Problemas por resolver:
[1] Resume en forma de lista el párrafo del artículo que empieza con "El año 2023 en América Latina" y conserva sus datos principales.
[2] Copia literalmente el fragmento del artículo que va desde "Por: Fabrizio Casari" hasta "los demás países.", ambos incluidos.
===== Pasaje proporcionado
EL LIFTING DEL GOLPISMO

EL LIFTING DEL GOLPISMO

Por: Fabrizio Casari

El año 2023 en América Latina se abrió exactamente como se cerró el 2022, con golpes de Estado. Existen diferencias entre Perú y Brasil dictadas por la distinta situación económica, el diferente peso específico de los países y el respectivo papel en la escena mundial. En Perú, como en Bolivia, el golpe fue llevado a cabo por diputados y militares leales a Washington, y el hecho de que ni la Casa Blanca ni la OEA intervinieran para detenerlo, si acaso para apoyarlo, indica su génesis y explica también el silencio de los demás países.

Ante la indiferencia de los organismos internacionales que dicen proteger los derechos humanos, las fuerzas armadas llevan a cabo una sangrienta represión contra las protestas populares, que pagan un tributo diario de sangre en la batalla por la democracia. Castillo no tiene profundidad internacional, no tiene prioridades en las distintas cancillerías, y Perú sólo pesa en los activos del Cono Sur del continente americano, no tiene profundidad geoestratégica a nivel planetario. Por lo tanto, Occidente no va en contra de la voluntad de Washington.

En Brasilia, la historia ha sido diferente. Por su tamaño y su importancia económica y geoestratégica, Brasil interesa al mundo entero y la comunidad internacional se ha movilizado en torno a Lula. En parte porque goza de prestigio personal, y en parte porque un golpe de Estado en la octava potencia económica del planeta no es factible por varias razones, ante todo por las repercusiones económicas y financieras mundiales que generaría. Además, concretamente en Brasil, Bolsonaro no gusta a toda la comunidad internacional, a excepción de los seguidores de Trump y la extrema derecha europea. Y sólo la impresentabilidad de Bolsonaro genera la oposición de los gobiernos occidentales y liberalistas. De hecho, antes de que Bolsonaro tomara el poder, esa misma comunidad internacional había asistido en silencio al golpe contra Djlma, similar al que se dio contra Lugo en Paraguay. En definitiva, cabe preguntarse si el de Brasil fue realmente un golpe de Estado o sólo una demostración de fuerza y rechazo de la derecha.
==========
===== Datos proporcionados
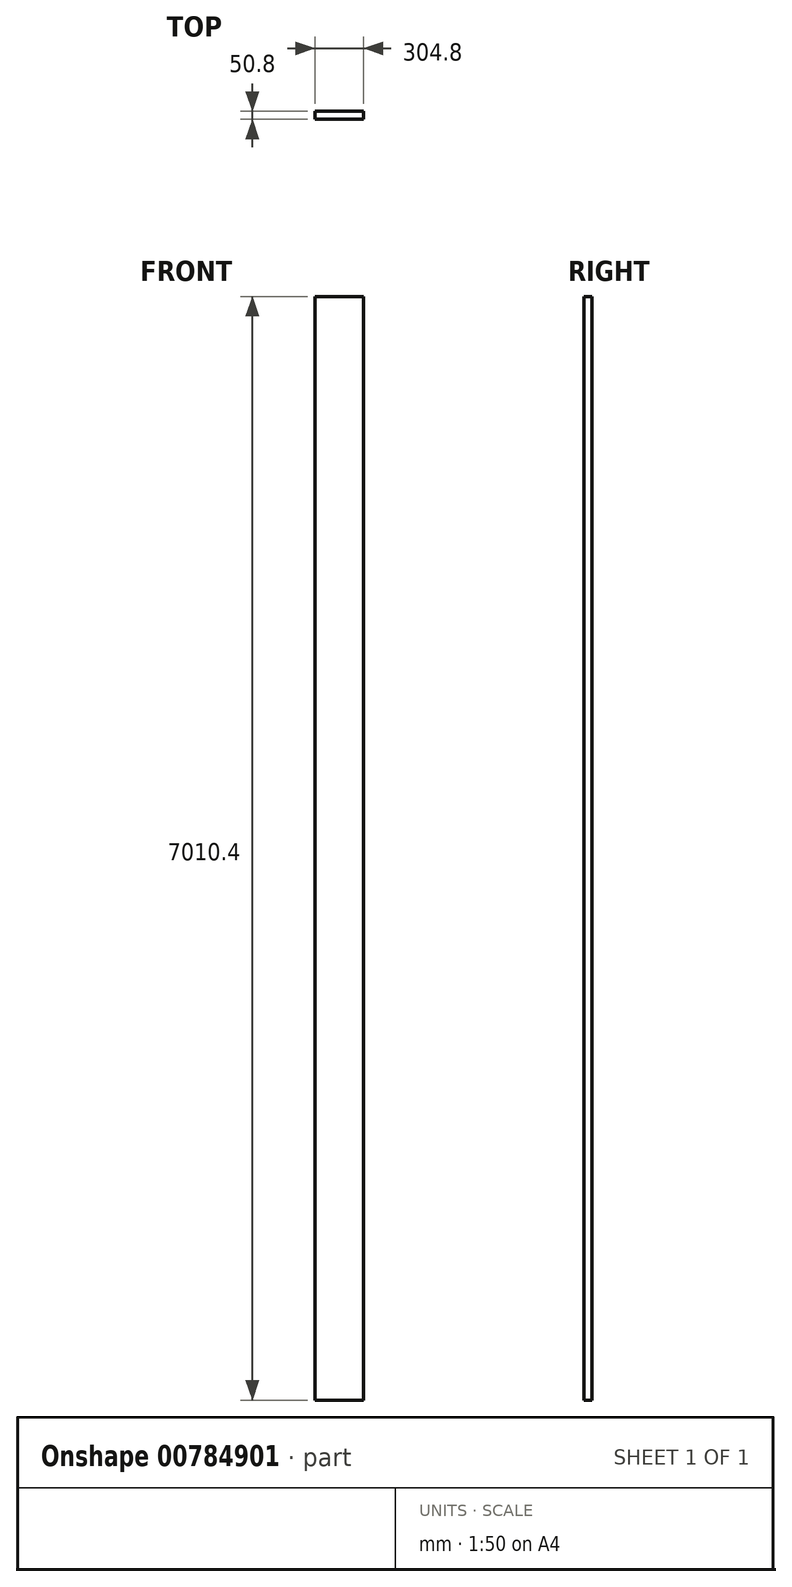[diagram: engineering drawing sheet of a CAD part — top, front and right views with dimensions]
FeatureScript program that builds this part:
annotation { "Feature Type Name" : "Feature", "Feature Type Description" : "" }
export const myFeature = defineFeature(function(context is Context, id is Id, definition is map)
    precondition{}
    {
        {
            var Q0;
            Q0=qCreatedBy(makeId("Front.planeOp"),FACE);
            var sketch = newSketch(context, id + "F0", { "sketchPlane" : qUnion([Q0])});
            skLineSegment(sketch, "E0.bottom", {"start": v(152.4, 3505.2) * mm, "end": v(-152.4, 3505.2) * mm});
            skLineSegment(sketch, "E0.top", {"start": v(152.4, -3505.2) * mm, "end": v(-152.4, -3505.2) * mm});
            skLineSegment(sketch, "E0.left", {"start": v(152.4, 3505.2) * mm, "end": v(152.4, -3505.2) * mm});
            skLineSegment(sketch, "E0.right", {"start": v(-152.4, 3505.2) * mm, "end": v(-152.4, -3505.2) * mm});
            skPoint(sketch, "E0.middle", {"position": v(0, 0) * mm});
            skSolve(sketch);
        }
        {
            var Q0;
            Q0=makeQuery(id+"F0.imprint","IMPRINT",FACE,{"disambiguationData":[TD([[makeQuery(id+"F0.imprint","IMPRINT",EDGE,{"derivedFrom":sQuery(id+"F0.wireOp",EDGE,"E0.bottom")}),1.0]])]});
            extrude(context, id + "F1", {"entities" : qUnion([Q0]), "depth" : 50.8 * mm, "offsetDistance" : 25.4 * mm});
        }
    });
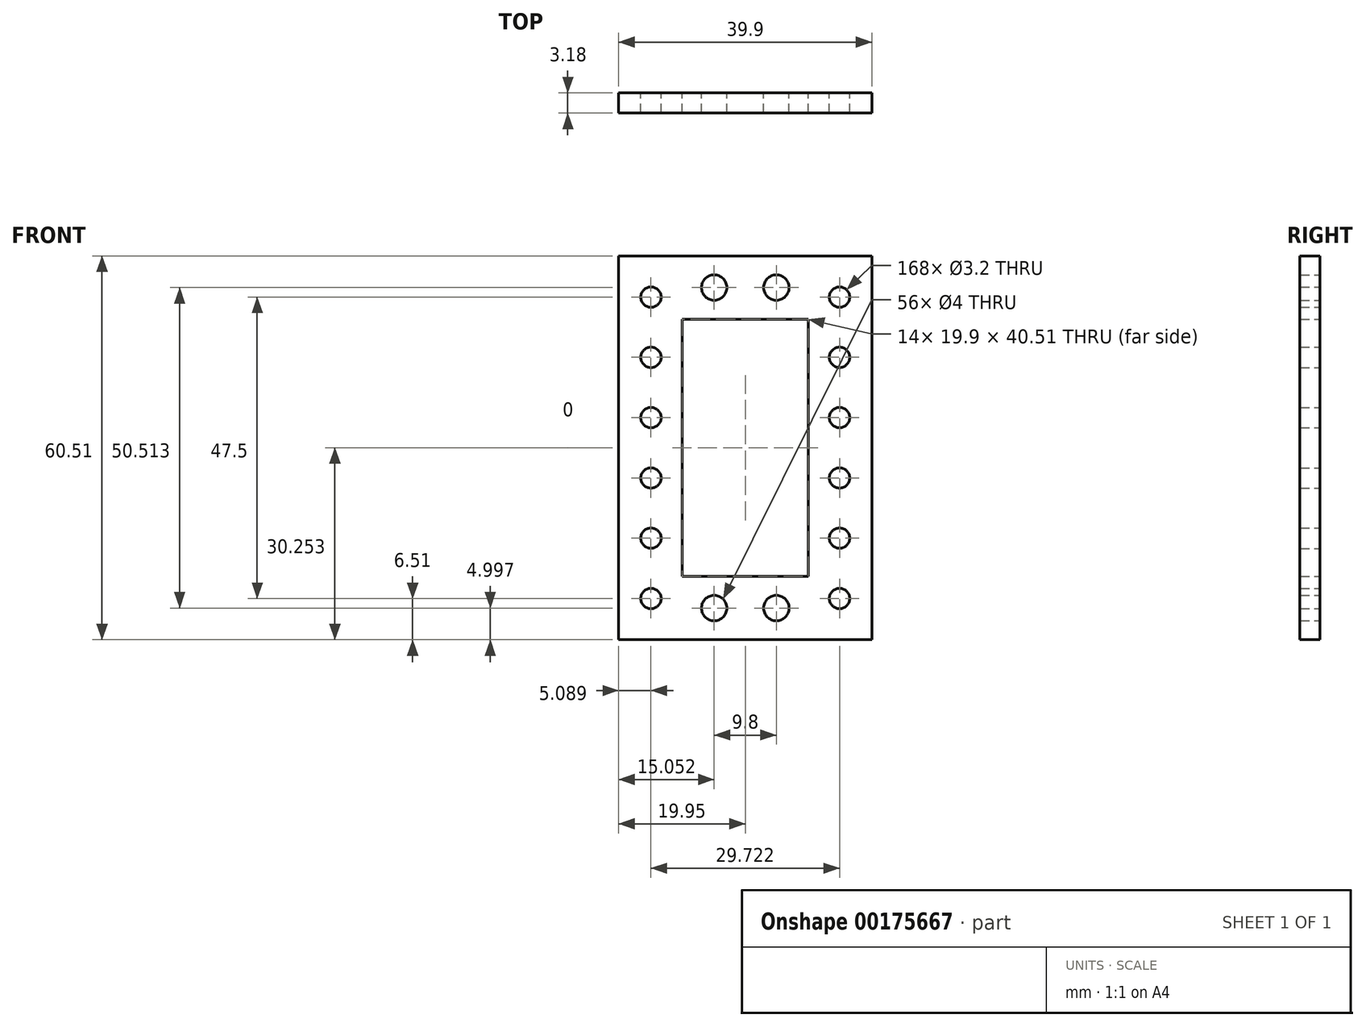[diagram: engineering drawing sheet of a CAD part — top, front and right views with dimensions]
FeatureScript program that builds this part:
annotation { "Feature Type Name" : "Feature", "Feature Type Description" : "" }
export const myFeature = defineFeature(function(context is Context, id is Id, definition is map)
    precondition{}
    {
        {
            var Q0;
            Q0=qCreatedBy(makeId("Front.planeOp"),FACE);
            var sketch = newSketch(context, id + "F0", { "sketchPlane" : qUnion([Q0])});
            skLineSegment(sketch, "E0.bottom", {"start": v(0, 0) * mm, "end": v(19.9, 0) * mm});
            skLineSegment(sketch, "E0.top", {"start": v(0, -40.51) * mm, "end": v(19.9, -40.51) * mm});
            skLineSegment(sketch, "E0.left", {"start": v(0, 0) * mm, "end": v(0, -40.51) * mm});
            skLineSegment(sketch, "E0.right", {"start": v(19.9, 0) * mm, "end": v(19.9, -40.51) * mm});
            skLineSegment(sketch, "E1.bottom", {"start": v(-10, 10) * mm, "end": v(29.9, 10) * mm});
            skLineSegment(sketch, "E1.top", {"start": v(-10, -50.51) * mm, "end": v(29.9, -50.51) * mm});
            skLineSegment(sketch, "E1.left", {"start": v(-10, 10) * mm, "end": v(-10, -50.51) * mm});
            skLineSegment(sketch, "E1.right", {"start": v(29.9, 10) * mm, "end": v(29.9, -50.51) * mm});
            skCircle(sketch, "E2", {"center": v(5.05, 5) * mm, "radius": 2 * mm});
            skCircle(sketch, "E3", {"center": v(14.85, 5) * mm, "radius": 2 * mm});
            skCircle(sketch, "E4.MirrorC", {"center": v(5.05, -45.51) * mm, "radius": 2 * mm});
            skCircle(sketch, "E5.MirrorC", {"center": v(14.85, -45.51) * mm, "radius": 2 * mm});
            skCircle(sketch, "E6", {"center": v(-4.91, 3.5) * mm, "radius": 1.6 * mm});
            skCircle(sketch, "E7.0.1.0", {"center": v(-4.91, -6) * mm, "radius": 1.6 * mm});
            skCircle(sketch, "E7.0.2.0", {"center": v(-4.91, -15.5) * mm, "radius": 1.6 * mm});
            skCircle(sketch, "E7.0.3.0", {"center": v(-4.91, -25) * mm, "radius": 1.6 * mm});
            skCircle(sketch, "E7.0.4.0", {"center": v(-4.91, -34.5) * mm, "radius": 1.6 * mm});
            skCircle(sketch, "E7.0.5.0", {"center": v(-4.91, -44) * mm, "radius": 1.6 * mm});
            skCircle(sketch, "E8.MirrorC", {"center": v(24.81, 3.5) * mm, "radius": 1.6 * mm});
            skCircle(sketch, "E9.MirrorC", {"center": v(24.81, -6) * mm, "radius": 1.6 * mm});
            skCircle(sketch, "E10.MirrorC", {"center": v(24.81, -15.5) * mm, "radius": 1.6 * mm});
            skCircle(sketch, "E11.MirrorC", {"center": v(24.81, -25) * mm, "radius": 1.6 * mm});
            skCircle(sketch, "E12.MirrorC", {"center": v(24.81, -34.5) * mm, "radius": 1.6 * mm});
            skCircle(sketch, "E13.MirrorC", {"center": v(24.81, -44) * mm, "radius": 1.6 * mm});
            skSolve(sketch);
        }
        {
            var Q0;
            Q0=makeQuery(id+"F0.imprint","IMPRINT",FACE,{"disambiguationData":[TD([[makeQuery(id+"F0.imprint","IMPRINT",EDGE,{"derivedFrom":sQuery(id+"F0.wireOp",EDGE,"E0.bottom")}),1.0]])]});
            extrude(context, id + "F1", {"entities" : qUnion([Q0]), "depth" : 3.17 * mm});
        }
    });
==========
Las respuestas:
[1]
- En América Latina, el año 2023 comenzó igual que terminó el 2022: con golpes de Estado.
- Las diferencias entre Perú y Brasil responden a su distinta situación económica, al peso específico de cada país y a su papel en la escena mundial.
- En Perú, como en Bolivia, el golpe lo llevaron a cabo diputados y militares leales a Washington.
- Que ni la Casa Blanca ni la OEA intervinieran para detenerlo, si acaso para apoyarlo, indica su génesis y explica el silencio de los demás países.

[2]
Por: Fabrizio Casari

El año 2023 en América Latina se abrió exactamente como se cerró el 2022, con golpes de Estado. Existen diferencias entre Perú y Brasil dictadas por la distinta situación económica, el diferente peso específico de los países y el respectivo papel en la escena mundial. En Perú, como en Bolivia, el golpe fue llevado a cabo por diputados y militares leales a Washington, y el hecho de que ni la Casa Blanca ni la OEA intervinieran para detenerlo, si acaso para apoyarlo, indica su génesis y explica también el silencio de los demás países.